Patrick now weighs a solid 55 pounds, up from the 15 pounds he registered just after he was discovered last March 16, said Scavelli.

That was when the superintendent of the building noticed a slight movement in a plastic bag -- and when he opened it up, there was the emaciated dog, barely alive.

Because he was found the day before St. Patrick's Day, he was named Patrick the Miracle Dog when he was turned over to the Associated Humane Societies of Newark.

After being brought to the hospital for treatment, he first lost two more pounds, according to Scavelli. But she says he then started gaining weight and started acting like a normal, loving dog.

"He really gives love," she said, adding, "He climbs into your lap, he would prefer to sit in your lap than lay on the floor."

Patrick also sleeps in their bed at night, along with their cat.

Other than a minor scar around his right eye, there is no sign of the skin-and-bones pit bull that was rescued last winter, at least physically.

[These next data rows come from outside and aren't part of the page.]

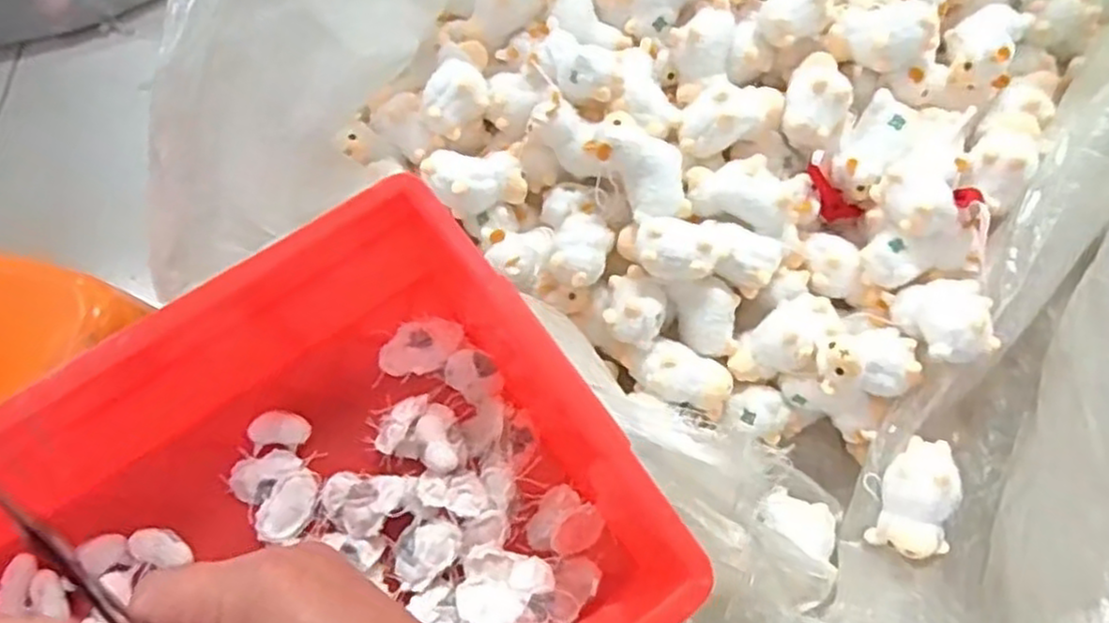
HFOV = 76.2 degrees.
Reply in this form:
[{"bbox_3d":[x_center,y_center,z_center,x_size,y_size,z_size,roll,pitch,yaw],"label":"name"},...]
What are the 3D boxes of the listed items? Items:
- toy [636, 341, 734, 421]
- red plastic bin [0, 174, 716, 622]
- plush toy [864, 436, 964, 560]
[{"bbox_3d":[0.150,0.078,0.805,0.102,0.053,0.063,21,68,13],"label":"toy"},{"bbox_3d":[-0.142,0.135,0.323,0.354,0.128,0.239,-38,68,-13],"label":"red plastic bin"},{"bbox_3d":[0.377,0.191,0.736,0.068,0.058,0.125,15,67,10],"label":"plush toy"}]

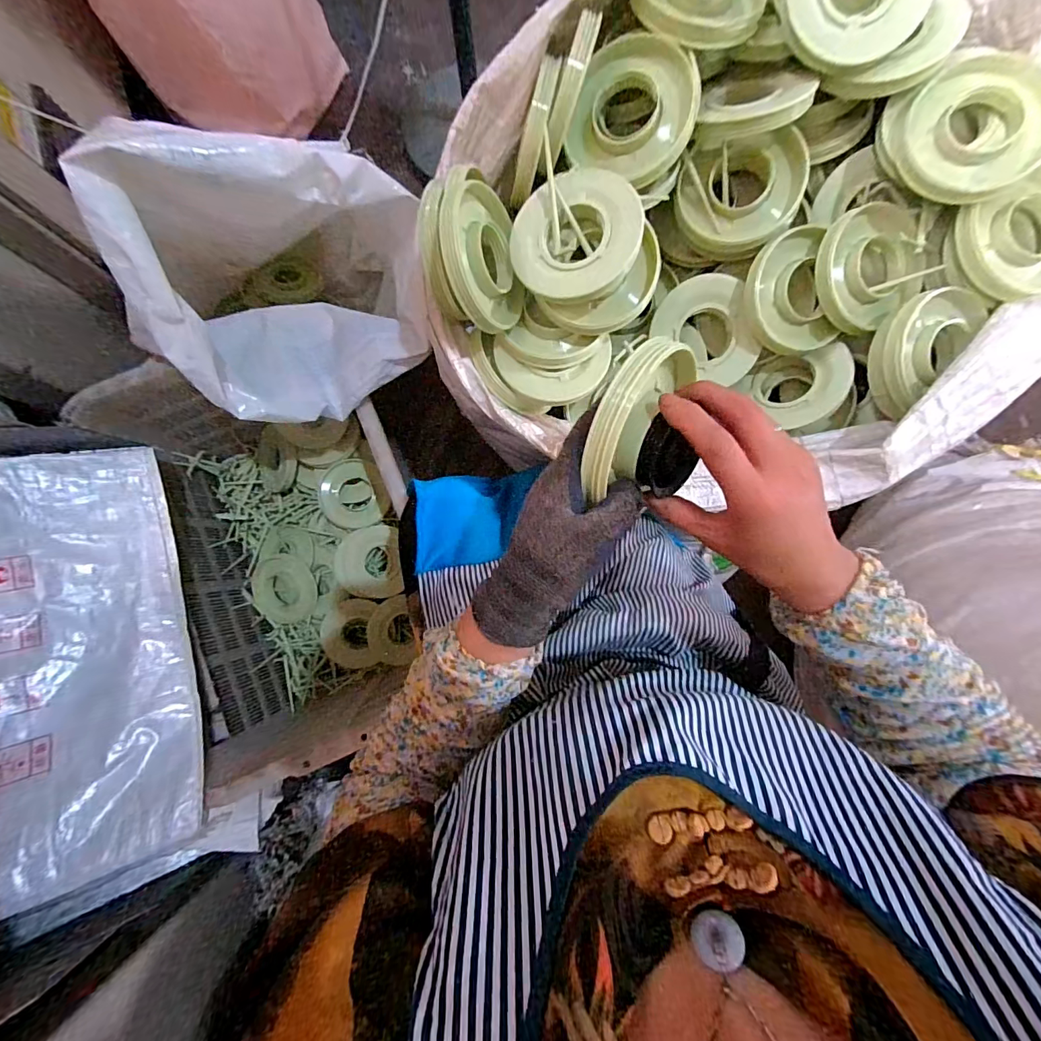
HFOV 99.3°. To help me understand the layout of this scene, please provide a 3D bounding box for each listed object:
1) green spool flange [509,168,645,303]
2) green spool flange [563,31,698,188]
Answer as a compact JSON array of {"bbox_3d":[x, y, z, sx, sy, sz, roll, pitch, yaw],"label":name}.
[{"bbox_3d":[0.056,-0.284,0.442,0.127,0.023,0.119,1,92,15],"label":"green spool flange"},{"bbox_3d":[0.114,-0.404,0.440,0.113,0.018,0.108,23,113,2],"label":"green spool flange"}]

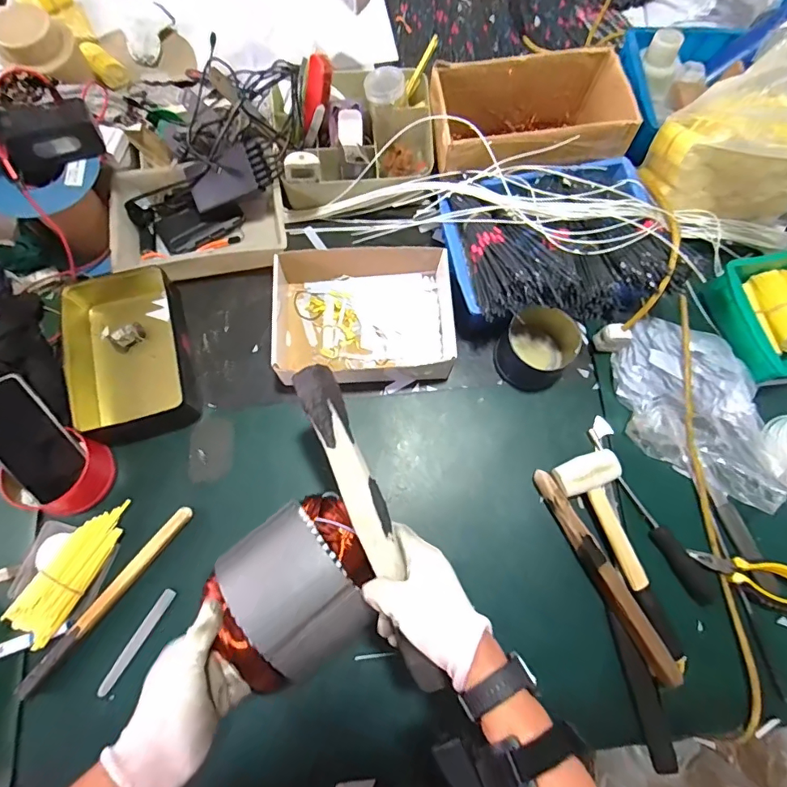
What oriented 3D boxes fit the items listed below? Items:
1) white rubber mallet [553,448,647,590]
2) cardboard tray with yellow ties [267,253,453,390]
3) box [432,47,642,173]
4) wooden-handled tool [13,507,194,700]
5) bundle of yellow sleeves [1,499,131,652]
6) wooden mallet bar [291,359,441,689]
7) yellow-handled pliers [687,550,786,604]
[{"bbox_3d":[0.273,0.163,0.604,0.080,0.032,0.174,-13,73,-6],"label":"white rubber mallet"},{"bbox_3d":[-0.040,-0.115,0.668,0.255,0.069,0.200,-3,72,-3],"label":"cardboard tray with yellow ties"},{"bbox_3d":[0.199,-0.393,0.699,0.288,0.107,0.170,-11,73,-6],"label":"box"},{"bbox_3d":[-0.343,0.247,0.568,0.018,0.019,0.257,37,75,9],"label":"wooden-handled tool"},{"bbox_3d":[-0.391,0.210,0.565,0.057,0.019,0.168,26,73,6],"label":"bundle of yellow sleeves"},{"bbox_3d":[-0.044,0.072,0.460,0.037,0.018,0.215,-22,79,-9],"label":"wooden mallet bar"},{"bbox_3d":[0.451,0.225,0.594,0.142,0.018,0.044,21,73,4],"label":"yellow-handled pliers"}]

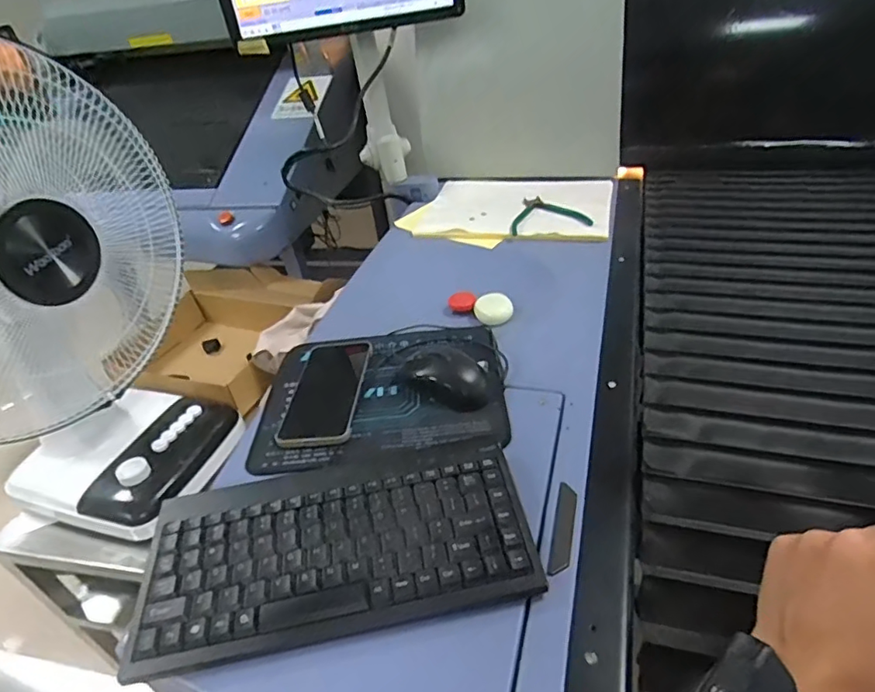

He is fearful of strangers, according to Scavelli, but when fed a few dog treats, he quickly warmed up and started playing with this reporter.

"He's pretty intelligent too -- he's learned a lot of tricks on his own, he can figure things out on his own," Scavelli said.

The Scavellis will remain foster guardians for Patrick until his owner Curtis goes to trial on the animal cruelty charge.

No date has been set yet, according to district attorney spokeswoman Katherine Carter. Curtis has said in the past that while she tied him to a stairway railing, she had nothing to do with throwing him away.